O Centro Interpretativo do Estado Novo deverá abrir dentro de três meses no Vimieiro, em Santa Comba Dão, terra onde nasceu o ditador António de Oliveira Salazar, noticiou o Expresso. “Este será um local para o estudo da história do Estado Novo. Não um santuário destinado a nacionalistas nem um museu onde se vai diabolizar o estadista de Santa Comba Dão”, afirmou o presidente da câmara de Santa Comba Dão, Leonel Gouveia, ao Expresso.
O autarca eleito pelo PS não revelou qual a direção científica do projeto museológico nem os seus responsáveis, aludindo de acordo com o semanário à ligação do centro interpretativo a uma “Rota das Figuras Históricas” que, dissera o responsável há meses à Lusa, é um projeto com uma associação de desenvolvimento local.
Em declarações ao AbrilAbril, Domingos Abrantes, resistente antifascista, ex-preso político e conselheiro de Estado, lembrou que este objetivo já está há muito tempo em cima da mesa, por parte dos “saudosistas do fascismo”, acrescentando que o significado da iniciativa não pode ser menorizado. “Está em linha de continuidade com uma ofensiva que se tem vindo a intensificar de branqueamento do fascismo”, alertou.
Rebatendo o argumento de que um museu sobre Salazar possa ser neutro, afirmou que “é difícil imaginar que se possa tratar de um museu com vista ao esclarecimento do povo português e, sobretudo das novas gerações, em relação ao que foi o fascismo, a repressão, o obscurantismo, os assassinatos, durante 48 anos, do qual esta figura, não sendo única, é em grande parte responsável”.
A mesma opinião tem o historiador Manuel Loff que ao jornal Contacto considerou ser uma ideia “terrível” e que pode contribuir para criar um local de culto ao ditador. Ao Contacto, rejeitou as declarações do autarca de Santa Comba Dão e recordou que a democracia se construiu “sobre a rejeição do fascismo”. Defendeu ainda que a haver um espaço deste tipo tem de ter uma leitura crítica sobre o que foi o período da ditadura encabeçada por Salazar recordando que em Espanha as autoridades tentam retirar os restos mortais do ditador Franco do Vale dos Caídos para evitar as homenagens ao fascismo.

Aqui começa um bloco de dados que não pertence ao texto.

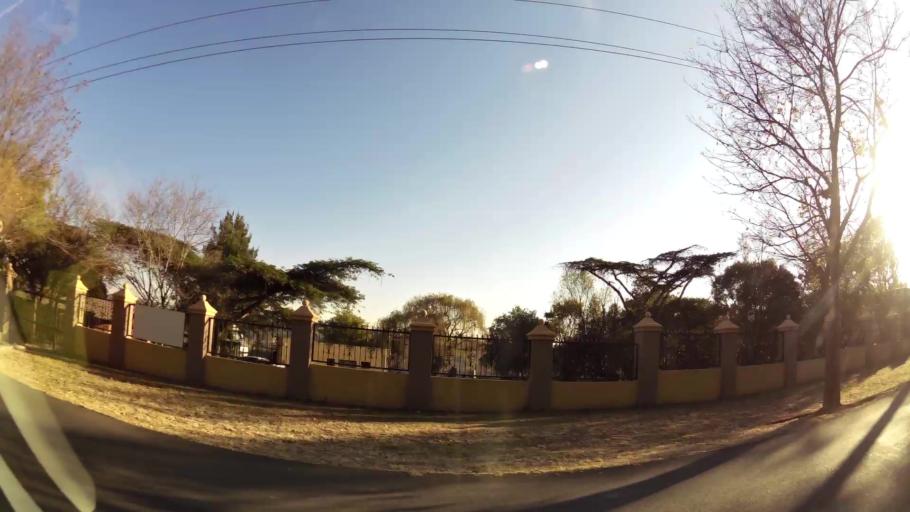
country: ZA
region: Gauteng
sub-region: City of Johannesburg Metropolitan Municipality
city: Midrand
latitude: -26.0224
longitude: 28.1426
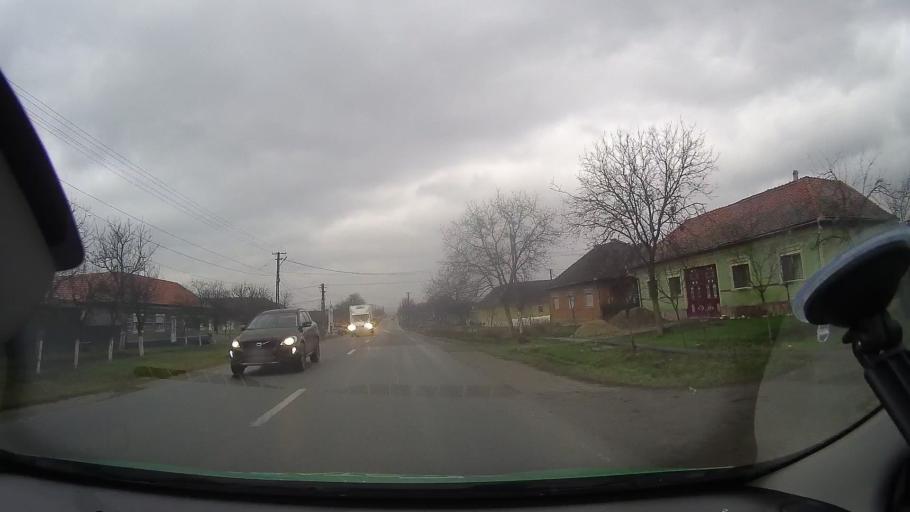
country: RO
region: Arad
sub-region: Comuna Almas
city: Almas
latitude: 46.2886
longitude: 22.2269
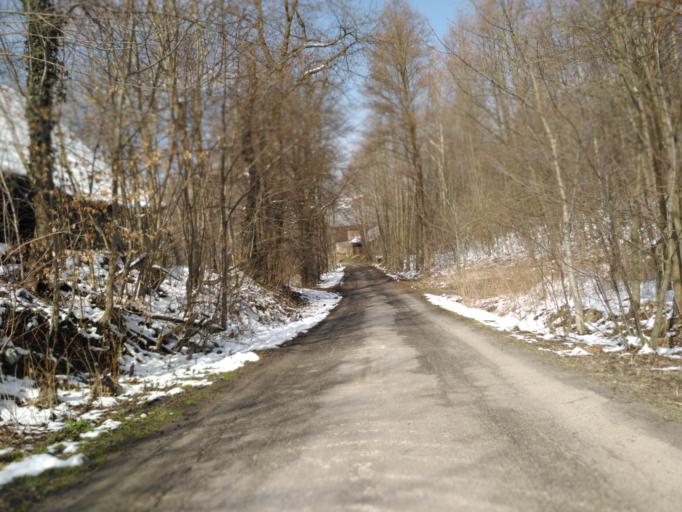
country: PL
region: Subcarpathian Voivodeship
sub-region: Powiat ropczycko-sedziszowski
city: Niedzwiada
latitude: 49.9970
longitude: 21.5812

A ideia de um museu dedicado a Salazar em Santa Comba foi alvo de um inquérito em 2016 em que a maioria das vítimas do Estado Novo era contra o projeto, revelou também o Expresso. José Pedro Soares, ex-preso político, torturado pela polícia fascista em 1973, afirmou ao Contacto que é um “choque” esta notícia e que há quem queira “reavivar” o fascismo quando “há gente à espera justamente para fazer romarias como as que se vêem em Espanha”.
O dirigente da União de Resistentes Antifascistas Portugueses (URAP) diz que é “ainda mais chocante” por se tratar de um autarca do PS. “Será que nesse museu vão pôr o nome da Catarina Eufémia, do Humberto Delgado, do Dias Coelho, das pessoas que o Salazar mandou matar? Será que vão pôr lá o nome das pessoas que mandaram torturar?”, questionou. Para José Pedro Soares, a iniciativa “serve para branquear o fascismo e é um insulto não só para os ex-presos políticos mas também para os democratas e antifascistas”.
O projeto autárquico de um museu em torno da figura de Salazar é antigo e já em 2007 mobilizava ativistas antifascistas em abaixo-assinados e petições pela oposição à sua criação. O Ministério da Cultura, então liderado por Isabel Pires de Lima, rejeitava a sua integração na rede nacional de museus.